Lopes played in eight matches after his arrival, starting seven (580 minutes). He didn't get involved in the scoring in his time with Chivas, but as a central defender, that wasn't his primary role. He did draw two yellow cards and a red card in his 2011 season, and a shaky start was largely overcome by season's end. In his first action, Lopes entered as a substitute August 13 against the Seattle Sounders on the road. Chivas hung on for a valuable 0-0 draw, but Lopes almost gifted the Sounders a winner when he brought down Lamar Neagle in the penalty box. I think the foul wasn't totally clear, but I doubt many Chivas fans would have been up in arms if a penalty had been awarded. In spite of that, no penalty was awarded and no card was shown, so Lopes had luck on his side after being thrown in the deep end at the start of his Chivas career.
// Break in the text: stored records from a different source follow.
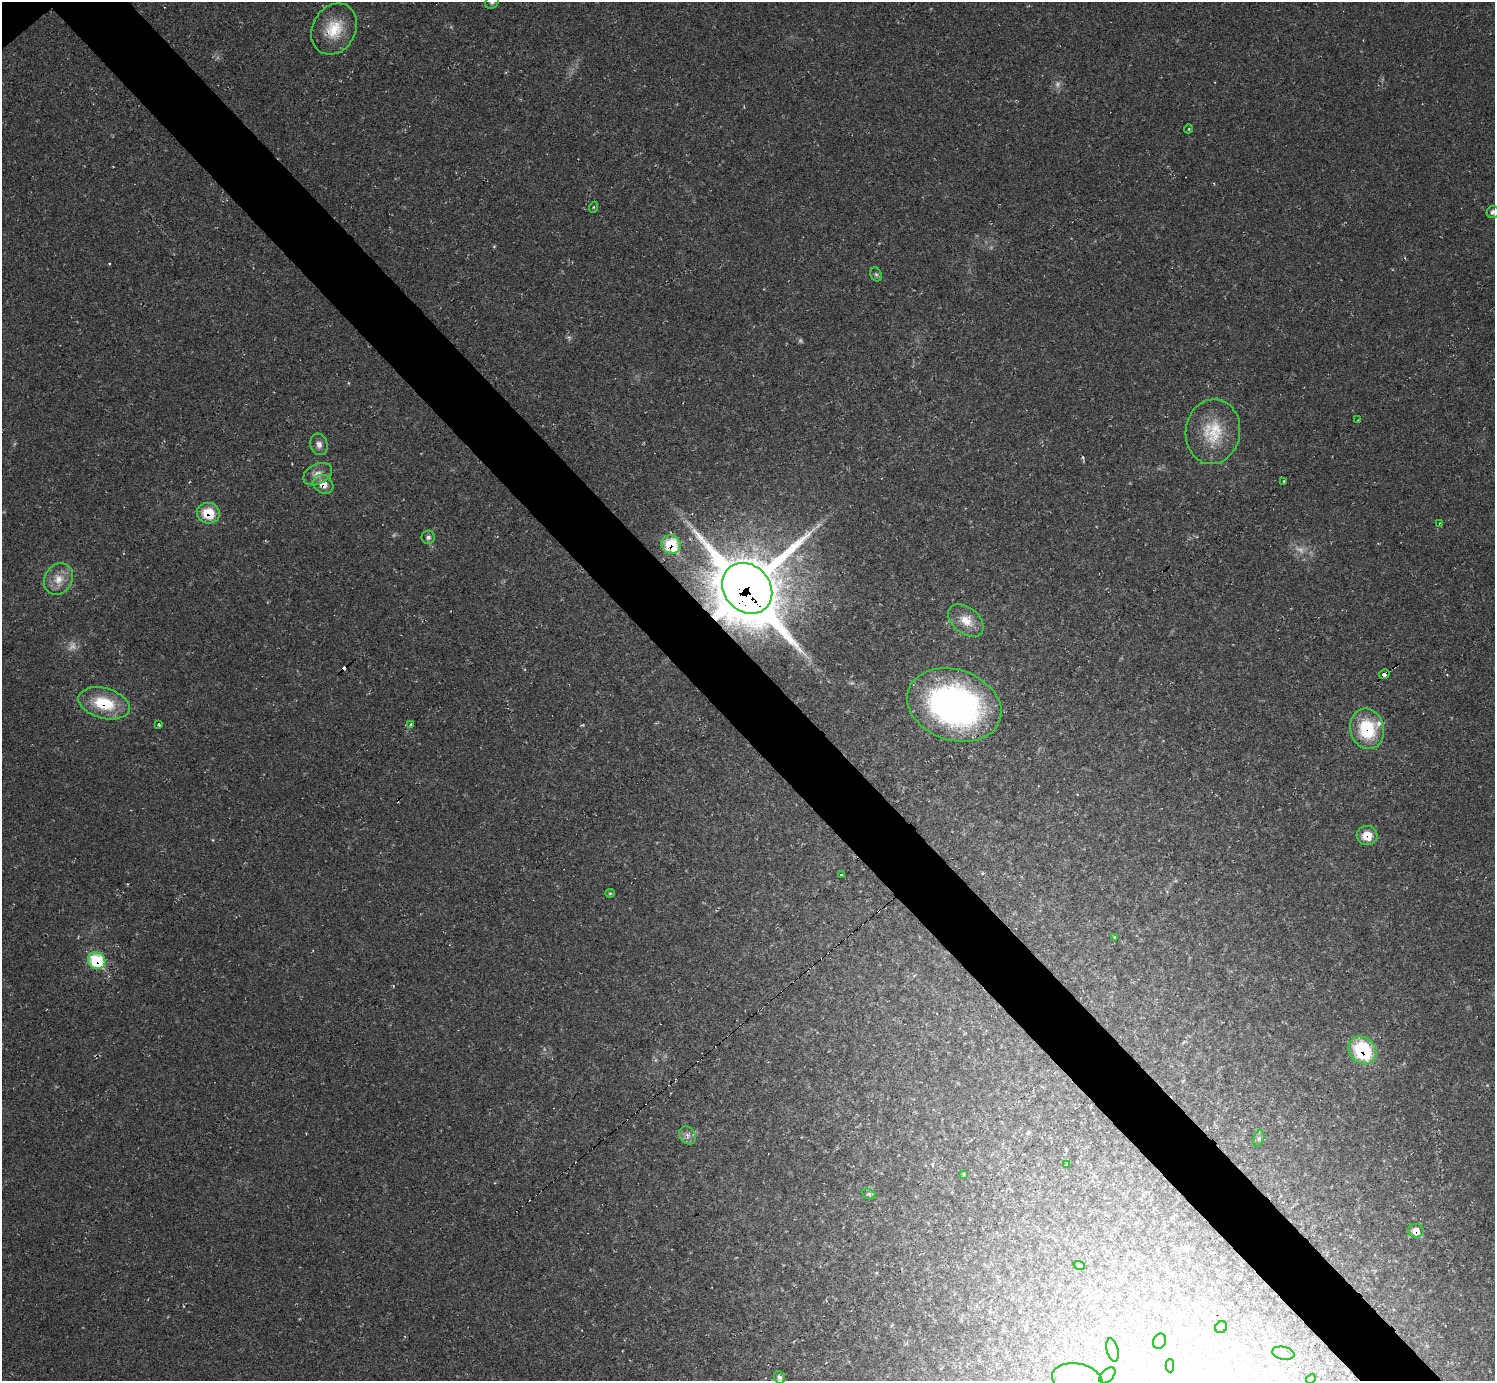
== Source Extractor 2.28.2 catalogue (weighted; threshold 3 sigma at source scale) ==
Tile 6 of 4 x 4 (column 2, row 2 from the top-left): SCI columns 1493-2985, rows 3056-4434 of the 5970 x 5968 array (HDU 1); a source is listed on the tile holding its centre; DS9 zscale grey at full resolution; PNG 1497 x 1383 px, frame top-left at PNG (2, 2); each listed source drawn as its Kron ellipse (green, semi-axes under 4 px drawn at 4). Shown black and unused: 6% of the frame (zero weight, under 2 of 3 exposures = <1% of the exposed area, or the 3 px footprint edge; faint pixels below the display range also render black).
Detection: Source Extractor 2.28.2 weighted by HDU 2 'WHT'; one run over the whole footprint, this tile lists its part. Background 0.0355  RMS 0.0063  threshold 0.0283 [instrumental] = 3 sigma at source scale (4.5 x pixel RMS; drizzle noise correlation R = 1.50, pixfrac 1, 0.05/0.05 arcsec/px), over >= 5 px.
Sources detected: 61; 6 too faint to see at this stretch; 1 inside a brighter object's white glare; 6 cosmic-ray / hot-pixel residue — neither listed nor drawn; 1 inside a brighter listed object's ellipse — not listed separately; the other 47 listed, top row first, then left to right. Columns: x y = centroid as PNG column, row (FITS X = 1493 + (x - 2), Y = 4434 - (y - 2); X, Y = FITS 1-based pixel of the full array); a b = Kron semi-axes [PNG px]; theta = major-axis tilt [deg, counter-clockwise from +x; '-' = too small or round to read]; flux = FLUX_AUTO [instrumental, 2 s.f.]
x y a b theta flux
492 2 7 6 - 1.6
334 29 27 21 60 19
1188 129 4 3 - 0.56
594 207 5 3 - 0.65
1493 212 6 6 - 1.9
876 274 7 5 -66 1.5
1358 420 4 2 - 0.59
1213 432 32 27 82 26
319 444 11 8 -73 3.3
318 474 15 10 26 5.7
1283 482 3 3 - 4.6
323 484 11 8 -38 6.6
208 513 11 10 - 17
1440 523 2 2 - 0.33
428 537 6 6 - 1.8
671 545 10 9 - 33
59 579 16 13 56 9
747 588 27 23 -47 4800
966 620 20 13 -39 10
1384 674 5 3 - 62
104 703 26 15 -15 27
954 705 48 35 -18 200
411 724 3 3 - 4.6
159 725 4 3 - 0.71
1367 729 20 16 -75 33
1367 835 10 9 - 9.4
841 875 3 3 - 2.8
610 893 5 4 - 0.74
1115 937 3 3 - 0.53
97 961 9 8 - 41
1362 1050 15 12 -46 42
688 1135 9 7 -56 3
1259 1139 8 5 71 1.8
1066 1164 3 3 - 2.6
964 1174 4 3 - 0.54
869 1194 7 5 -25 1.2
1416 1231 8 6 -9 5.8
1079 1265 6 3 -18 0.75
1221 1327 6 5 - 1.1
1160 1341 8 6 66 2
1112 1350 12 5 -77 2.6
1283 1353 11 6 -11 2.8
1170 1366 7 4 -90 0.87
1107 1375 10 6 44 2.6
779 1377 7 5 -69 2
1311 1379 5 4 - 0.65
1077 1380 25 16 -12 19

Lopes sat out the next two matches, but he started seven of the last eight matches of the season. Because Heath Pearce, Zarek Valentin, and Michael Umana all battled injuries at the end of the season, it was somewhat fortuitous that Lopes had been signed, as he played significant minutes, and seemed to move ahead of Andrew Boyens on the depth chart in a short period of time. In general, he seemed to be getting his sea legs under him, and didn't make many significant mistakes.
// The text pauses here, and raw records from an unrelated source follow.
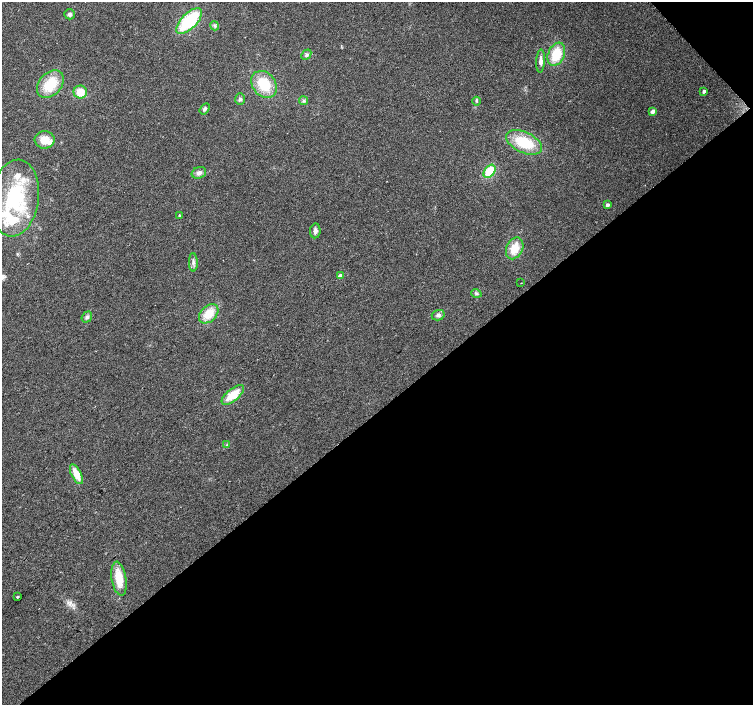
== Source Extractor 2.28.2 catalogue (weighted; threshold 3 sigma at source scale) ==
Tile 12 of 4 x 4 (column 4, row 3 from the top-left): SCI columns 4512-6013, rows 1618-3022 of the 6013 x 5980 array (HDU 1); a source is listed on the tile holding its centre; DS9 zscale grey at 2 x 2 block average (1 PNG px = mean of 2 x 2 image px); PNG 755 x 707 px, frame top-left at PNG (2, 2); each listed source drawn as its Kron ellipse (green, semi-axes under 4 px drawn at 4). Shown black and unused: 43% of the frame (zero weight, under 2 of 3 exposures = <1% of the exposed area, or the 3 px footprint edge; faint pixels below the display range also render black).
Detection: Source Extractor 2.28.2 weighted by HDU 2 'WHT'; one run over the whole footprint, this tile lists its part. Background 0.0373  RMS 0.0076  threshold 0.0343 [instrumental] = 3 sigma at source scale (4.5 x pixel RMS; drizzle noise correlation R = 1.50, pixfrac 1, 0.0396/0.0396 arcsec/px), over >= 5 px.
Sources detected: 40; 4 inside a brighter listed object's ellipse — not listed separately; the other 36 listed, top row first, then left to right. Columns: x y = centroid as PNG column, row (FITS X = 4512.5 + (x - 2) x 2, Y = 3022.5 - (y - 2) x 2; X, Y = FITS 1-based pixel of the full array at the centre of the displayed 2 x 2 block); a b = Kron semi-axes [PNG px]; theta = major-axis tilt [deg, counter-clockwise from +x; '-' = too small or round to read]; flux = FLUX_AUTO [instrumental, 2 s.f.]
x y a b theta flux
70 14 5 5 - 4.8
189 21 16 7 46 110
215 26 5 3 - 2.9
556 54 12 8 67 49
306 55 5 4 - 3.7
541 61 11 4 87 8.2
50 84 16 11 47 48
264 84 15 11 -51 54
704 91 3 2 - 8
80 92 7 6 - 23
240 99 6 5 - 4.2
303 101 4 3 - 3
477 101 4 2 - 1.6
205 109 6 4 55 3.8
653 111 3 2 - 15
45 140 10 9 - 25
524 142 19 10 -25 64
489 171 7 5 53 48
199 173 7 5 21 7.5
15 198 38 24 83 170
607 205 3 2 - 6.5
179 215 3 2 - 1.6
315 231 7 5 83 6
515 248 11 8 64 28
193 262 9 4 -88 6.4
340 275 3 2 - 9.1
521 283 2 2 - 0.92
476 293 5 3 - 3.3
209 314 11 8 44 32
438 315 6 5 - 6
87 317 6 5 - 4.7
233 395 13 6 40 37
227 445 3 2 - 1.1
76 474 11 5 -63 25
119 579 17 7 -81 35
17 597 2 2 - 4.2
Diffuse or blended objects may show on this block-average render without a row.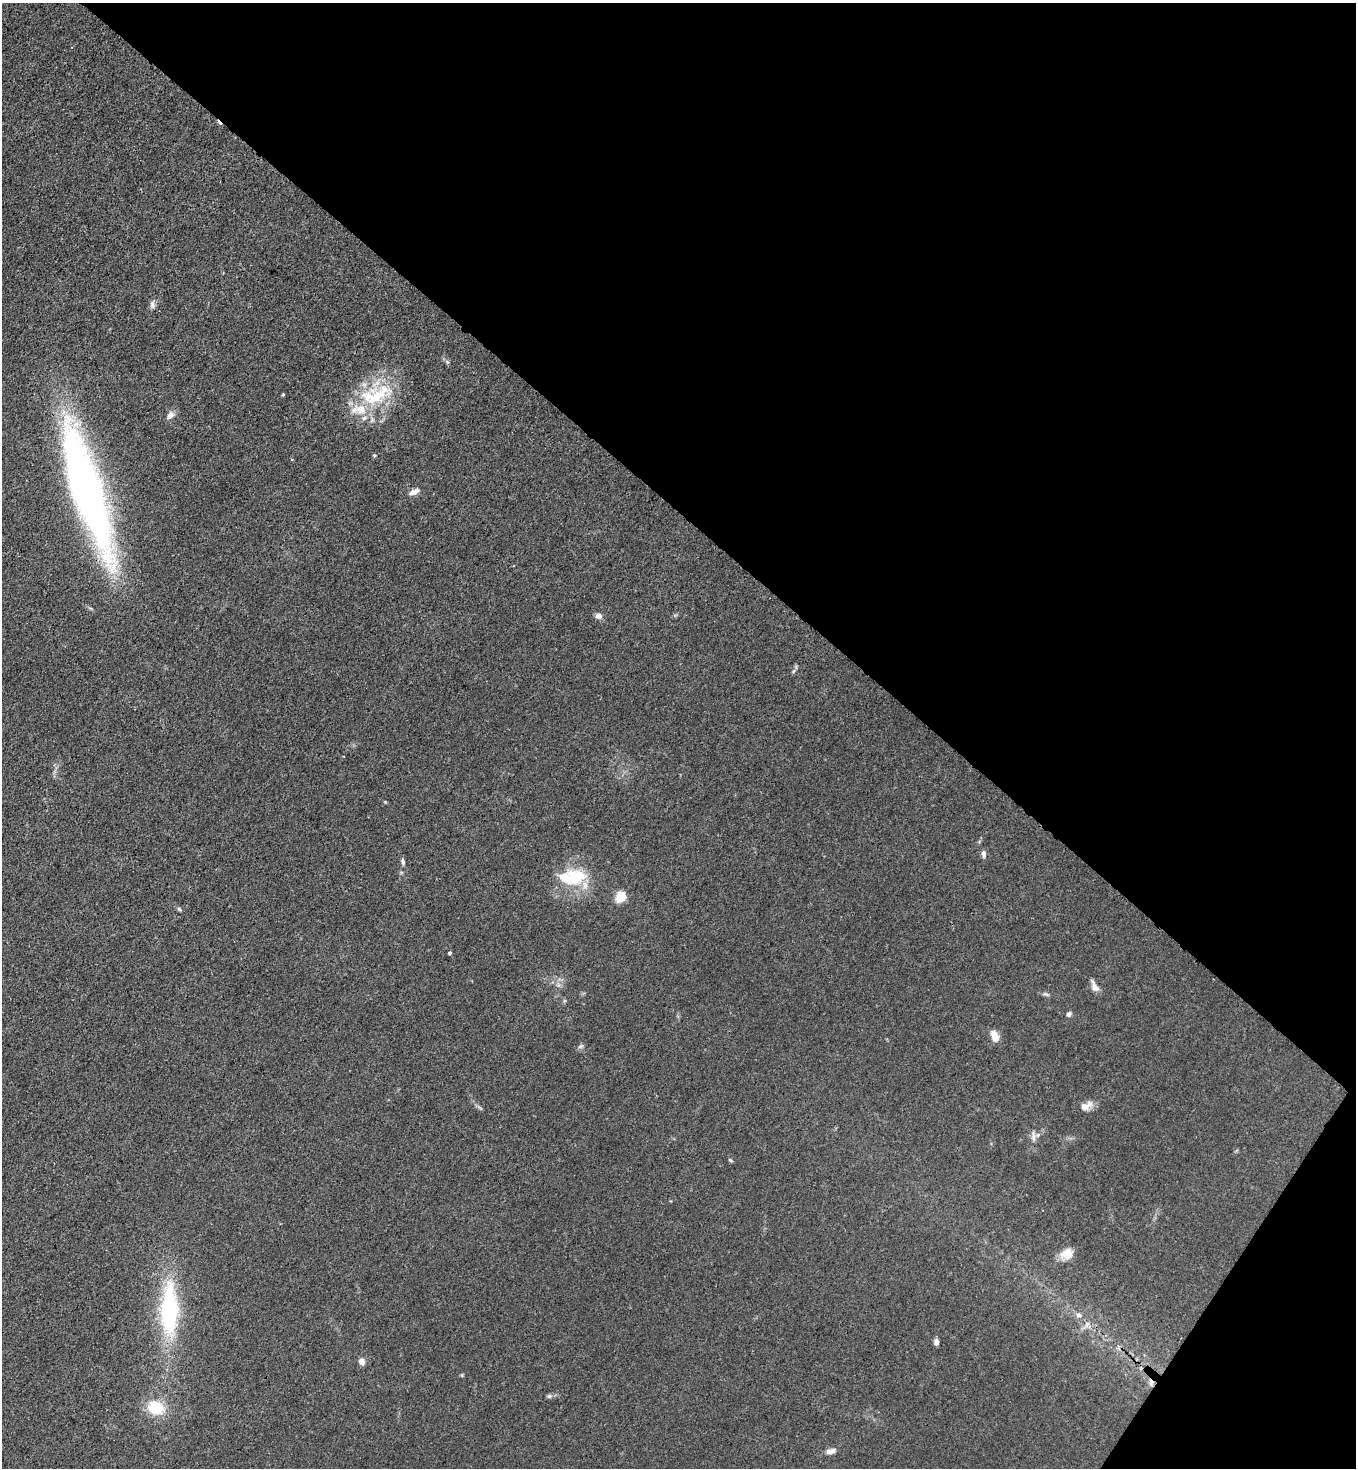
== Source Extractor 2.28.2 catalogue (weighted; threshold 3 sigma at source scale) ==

The biggest incident Lopes was involved in took place September 10, against DC United. DC thrashed Chivas 3-0 that night, and young star Chris Pontius was injured in a collision with Lopes. Both players approached a ball on an even challenge, and they both recklessly threw their bodies towards the ball. Pontius got the worst of the collision and broke his leg, and Lopes got a red card. While DC fans were upset by the challenge, it looked like a 50-50 play to me on TV, and in the days following the match, Pontius admitted he bore as much responsibility in the injury as Lopes. Since MLS does not reverse red card suspensions for anything except mistaken identity, Lopes had to serve a suspension on a red card he probably didn't deserve. Consider it karmic balance for that uncalled penalty against Seattle.

Above all, the stretch that Lopes played regularly, at the end of the season, was perhaps the worst stretch of the season defensively for Chivas. In the matches he played, they won one match, lost four, and drew three. At this point, I think that was more because of injuries, especially Pearce's, that caused the backline to lose composure on a regular basis. Since Lopes played his way into shape, I think he needs more time before a full assessment can be made about his play in MLS. I think he shows promise, and his height (6'3") and mobility give the Chivas defense something that nobody else provided in 2011. If he settles in, he could potentially become a starting center back for the Goats. And given the team's preoccupation with 'value' (not a bad virtue in itself, but you know what I mean), his base salary in 2011 of $45,000, which is barely above the league minimum, is promising in assuring him a roster spot in 2012. I remain cautiously optimistic about Lopes in 2012, and hope he has an opportunity to really put down roots and establish himself in MLS.